# Exercise 1
In the post on selling a Les Paul, what range of offers did the three pawn shops give for a Les Paul Standard?
# Exercise 2
Return the passage of the Les Paul post between "Pawn Shops: The" and "for 200-300% markup)", inclusive.

Start of Page

Posted by iBuyLesPaul.com
March 16, 2026

So you’ve got a Les Paul to sell and you’re trying to figure out where to take it. I get asked this all the time – “should I just take it to Guitar Center?” or “what about that pawn shop down the street?”
Look, I’m obviously biased since I want to buy your guitar. But let me just lay out the actual numbers from each option because honestly? The math speaks for itself.
Let’s use a real example. You’ve got a 2015 Gibson Les Paul Standard in good condition. It’s worth about $1,800 if you sold it privately to someone who knows guitars. Here’s what you’d actually walk away with depending on where you take it.
Pawn Shops: The Fast Cash Trap
Pawn shops are banking on you being desperate. That’s their whole business model.
I called three pawn shops in my area last week and asked what they’d give me for a Les Paul Standard. The offers ranged from $400 to $700. For an $1,800 guitar.
Why so low? Because they need to:
- Make a huge profit margin (they’re aiming for 200-300% markup)

End of Page
Start of Entries provided

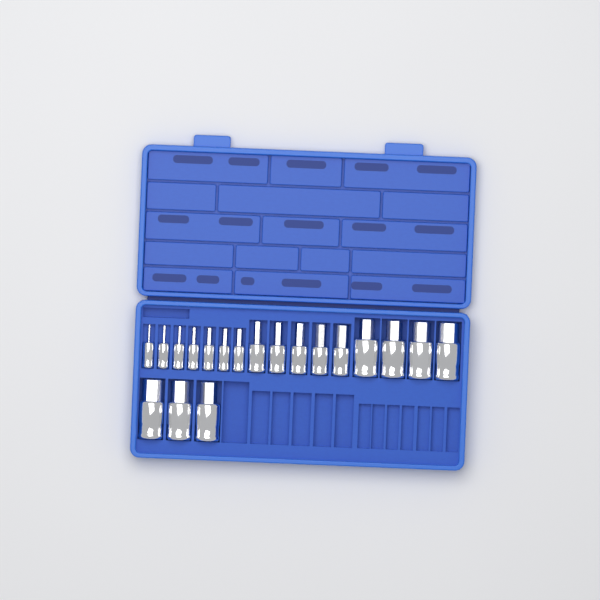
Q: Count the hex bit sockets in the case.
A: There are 19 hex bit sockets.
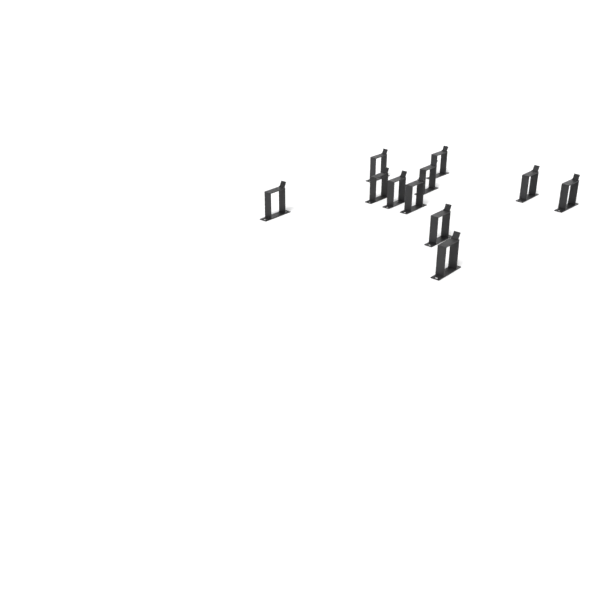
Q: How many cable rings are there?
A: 11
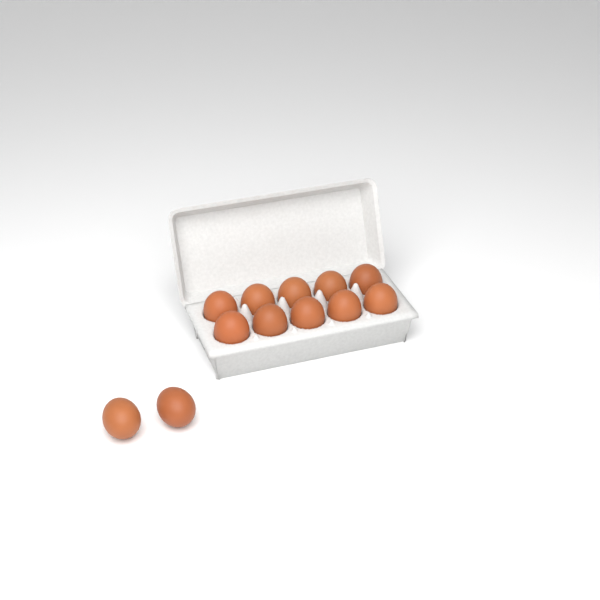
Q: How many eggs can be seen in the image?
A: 12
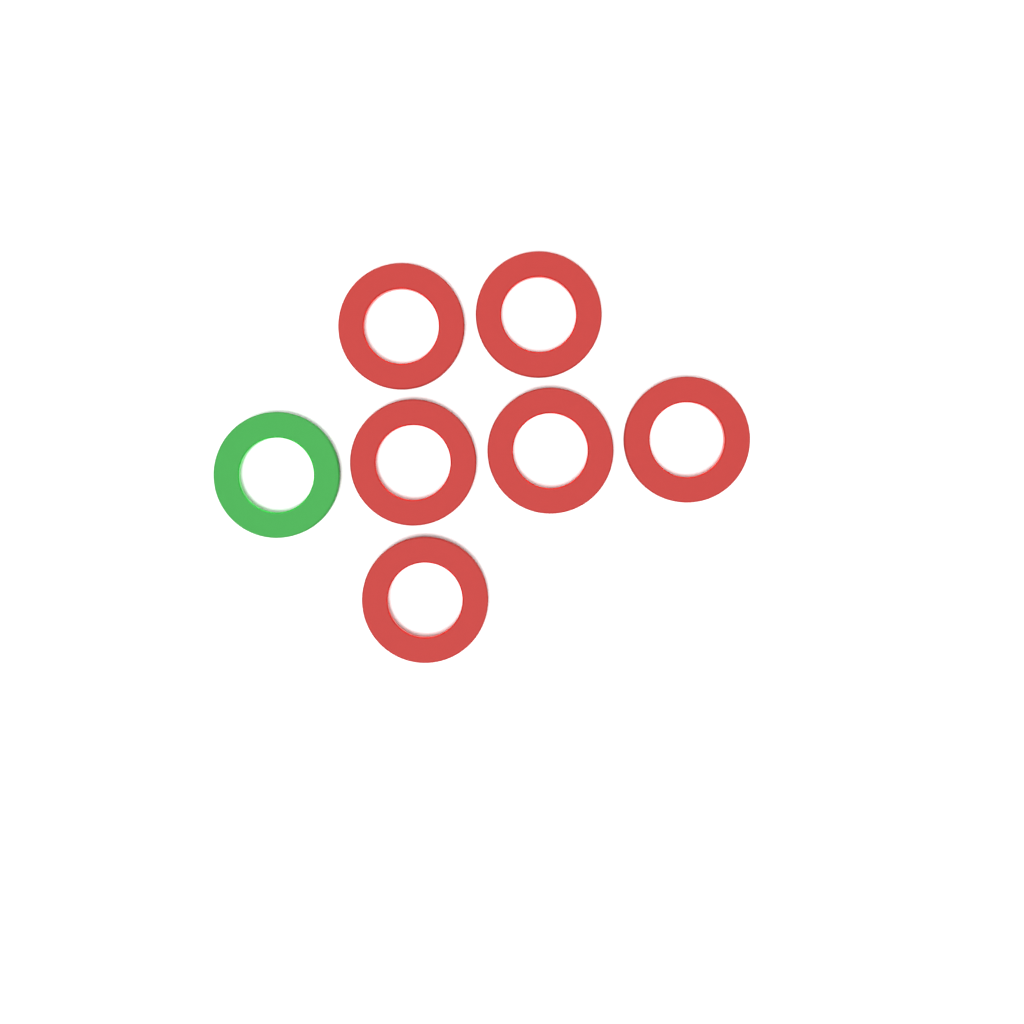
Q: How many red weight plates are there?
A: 6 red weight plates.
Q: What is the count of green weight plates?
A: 1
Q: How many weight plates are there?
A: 7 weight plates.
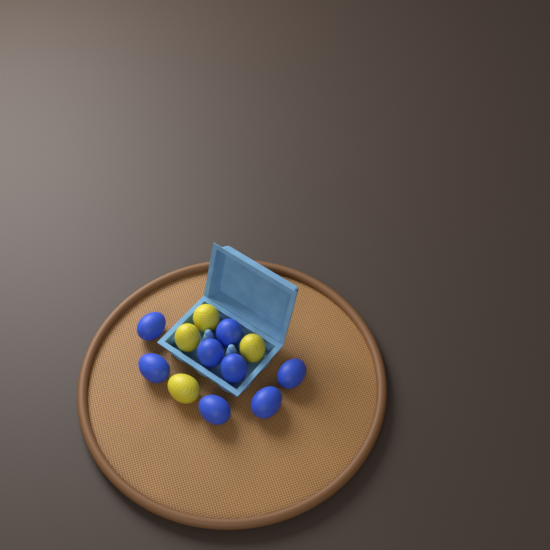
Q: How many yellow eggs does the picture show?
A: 4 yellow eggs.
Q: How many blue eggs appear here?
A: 8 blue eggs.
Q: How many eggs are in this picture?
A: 12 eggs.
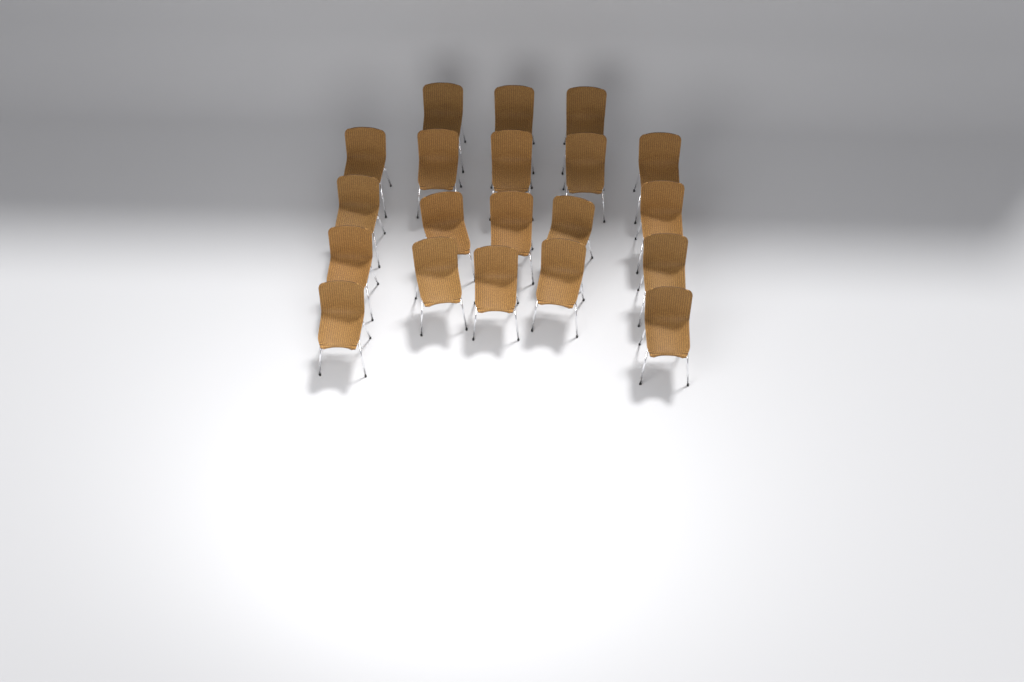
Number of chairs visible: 20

End of Entries provided

# Right answer 1
$400 to $700

# Right answer 2
Pawn Shops: The Fast Cash Trap
Pawn shops are banking on you being desperate. That’s their whole business model.
I called three pawn shops in my area last week and asked what they’d give me for a Les Paul Standard. The offers ranged from $400 to $700. For an $1,800 guitar.
Why so low? Because they need to:
- Make a huge profit margin (they’re aiming for 200-300% markup)